Además, en los ejércitos, causaba estragos por la falta de higiene en campamentos. En algunas ocasiones, incluso más que los propios enemigos. Se dice que las causas de la caída de Napoleón en Rusia fueron el frío y el tifus.
Weigl sabía que los piojos eran unos de los medios de propagación, bueno, mejor dicho sus heces (la picadura era inofensiva, pero al rascarse, los excrementos se extendían por la herida y se contraía la enfermedad), así que necesitaba una gran cantidad de ellos, y que además estuviesen contagiados. Como el dejar que picasen a alguien era algo muy peligroso y poco práctico, ideó un sistema por el cual introducía la bacteria por el recto de estos parásitos con agujas tan finas como un capilar y muy buen pulso. Una vez logrado el contagio, sólo quedaba pendiente el tema de la alimentación.
Estos piojos, cepa especial creada por el biólogo polaco llamada Pediculus vestimenti, necesitaban sangre humana para sobrevivir, por ello inventó un método que consistía en unas pequeñas cajas de madera, selladas con parafina para evitar que los insectos escapasen. La cara que estaría en contacto con la piel, contaba con una malla finísima que permitía a los piojos sacar la cabeza para nutrirse. Cada caja contaba con entre 400 y 800 larvas.
Cuando tocaba alimentarlos, Weigl unía varias de estas cajas con una correa y las ataba a sus alimentadores. Estas personas tenían una dieta especial, posibilidades de arresto inferiores y una identificación bien visible. Normalmente, los hombres se las ponían en las pantorrillas y las mujeres en los muslos, estas últimas para ocultar las marcas bajo la falda. La actividad duraba unos 45 minutos al día, pero si por error, se excedían en el tiempo, los piojos llegaban a estallar. Después, las heridas se desinfectaban con alcohol y cloruro de mercurio por seguridad.
La vacuna conseguida fue un éxito y se estaban evitando muchas muertes. Pero, en 1941, los nazis llegaron a Lwów, donde se encontraba el Instituto Weigl y la Universidad Jan Kazimierz, con lo que el desarrollo de la investigación corría peligro por ser Weigl polaco y muchos profesores judíos.
Entonces, al biólogo se le ocurrió contratar de alimentadores a tantos profesores como fuese posible, para salvarlos del ejército y de la Gestapo gracias a que el primero necesitase vacunas, y la segunda se mantuviese distanciada por miedo al contagio.

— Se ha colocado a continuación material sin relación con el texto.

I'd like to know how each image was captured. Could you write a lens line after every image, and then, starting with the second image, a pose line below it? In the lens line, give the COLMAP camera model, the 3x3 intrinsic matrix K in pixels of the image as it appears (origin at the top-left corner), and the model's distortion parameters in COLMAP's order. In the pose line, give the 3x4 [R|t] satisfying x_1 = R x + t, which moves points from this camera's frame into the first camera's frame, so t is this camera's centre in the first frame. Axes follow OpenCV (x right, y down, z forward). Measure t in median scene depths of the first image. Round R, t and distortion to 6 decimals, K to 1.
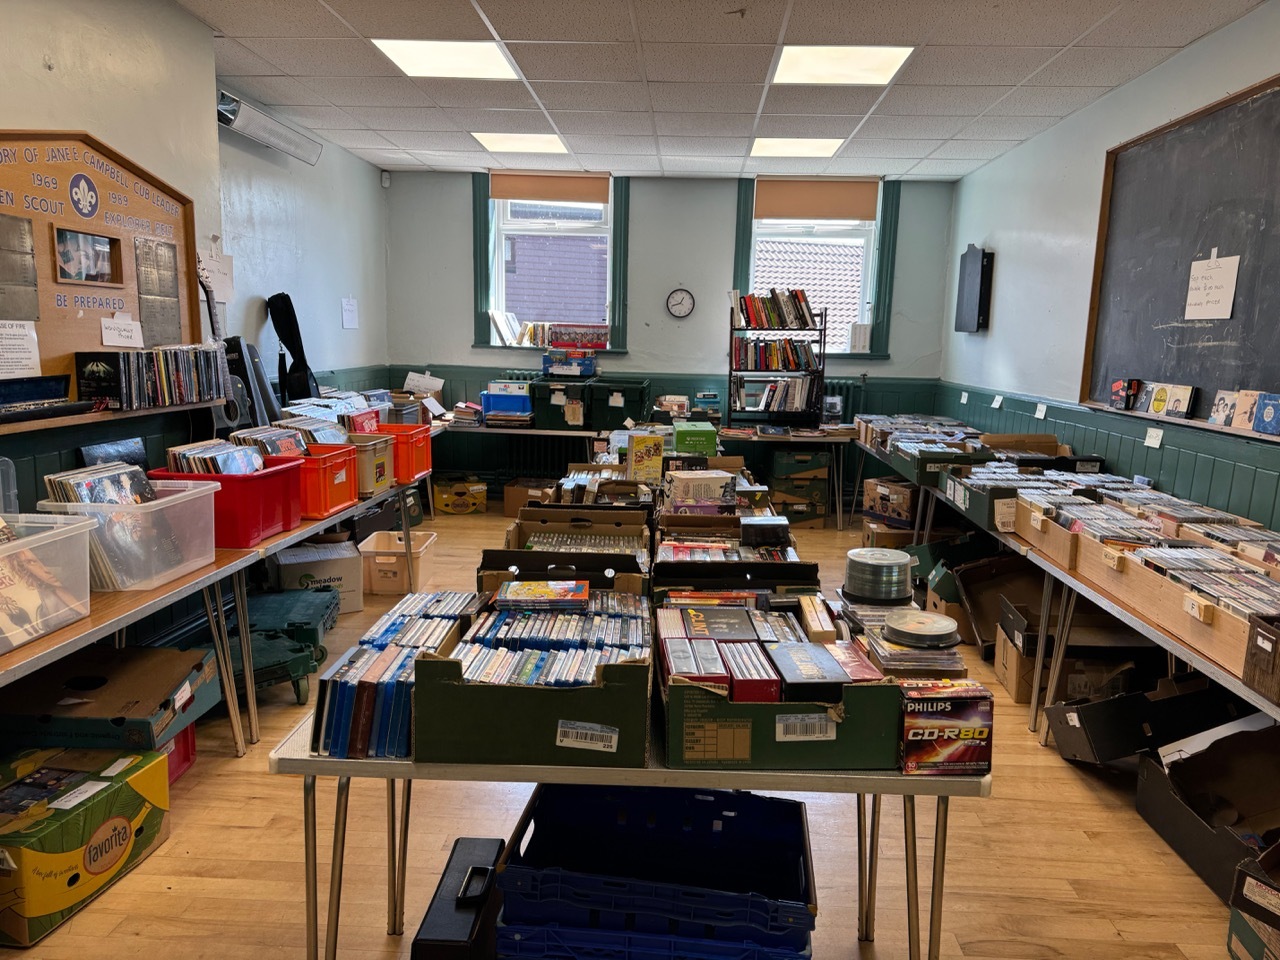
lens RADIAL K [[904.6, 0, 640.0], [0, 904.6, 480.0], [0, 0, 1]] dist [0.092978, -0.113364]
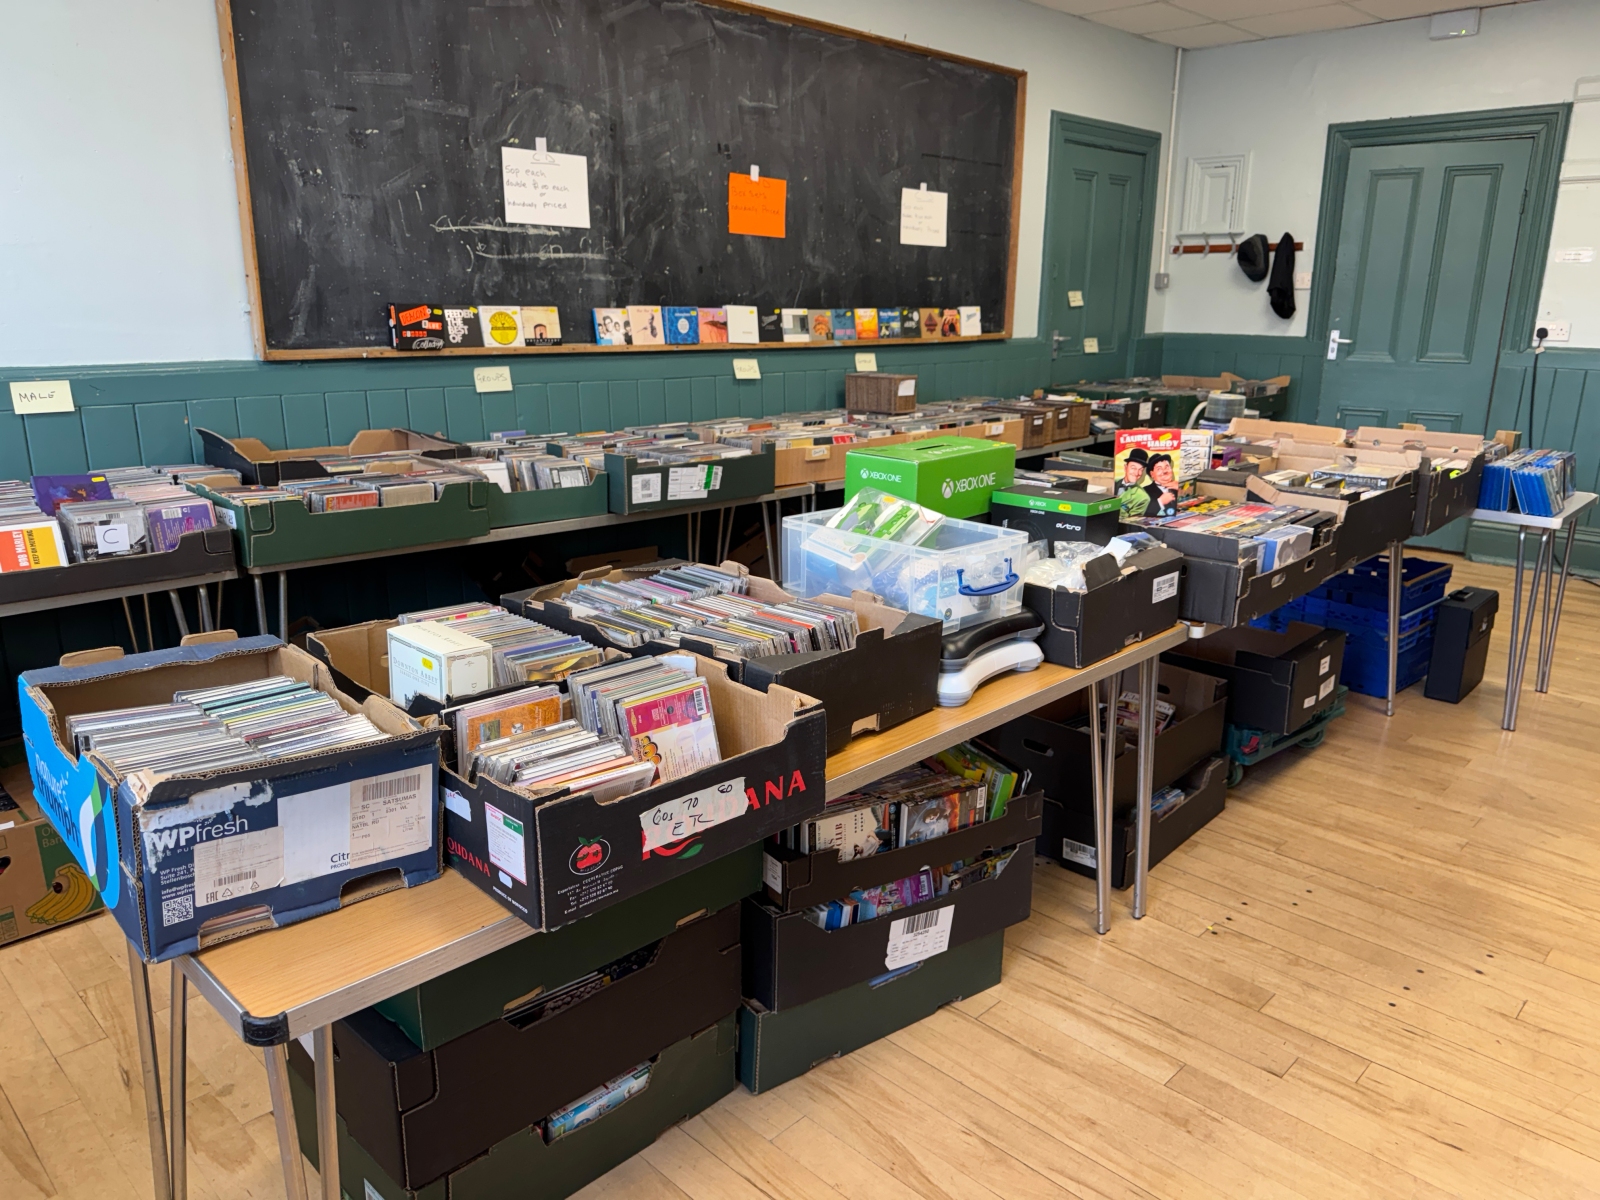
lens RADIAL K [[1130.7, 0, 800.0], [0, 1130.7, 600.0], [0, 0, 1]] dist [0.092978, -0.113364]
pose [[-0.736687, -0.157760, 0.657574, -0.325010], [0.110893, 0.931060, 0.347607, -0.201021], [-0.667079, 0.328998, -0.668405, 1.731772]]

Como el empleo no sobrepasaba la hora, el resto del día, los profesores, muchos de estos pertenecientes al famoso Cuaderno Escocés , seguían con sus respectivas investigaciones o daban clases clandestinas, forjando así una resistencia intelectual. Uno de ellos fue el célebre matemático Stefan Banach, creador de la paradoja de Banach-Tarski
Además, aprovechando su condición de intocables, se enviaron numerosos cargamentos ilegales de vacunas a Varsovia y refugios judíos.
Así que se podría decir que, gracias a Weigl y sus piojos, se hizo frente a los nazis, muchos profesores pudieron seguir sus investigaciones para que hoy podamos disfrutarlas y, lo más importante, se salvaron miles de vidas.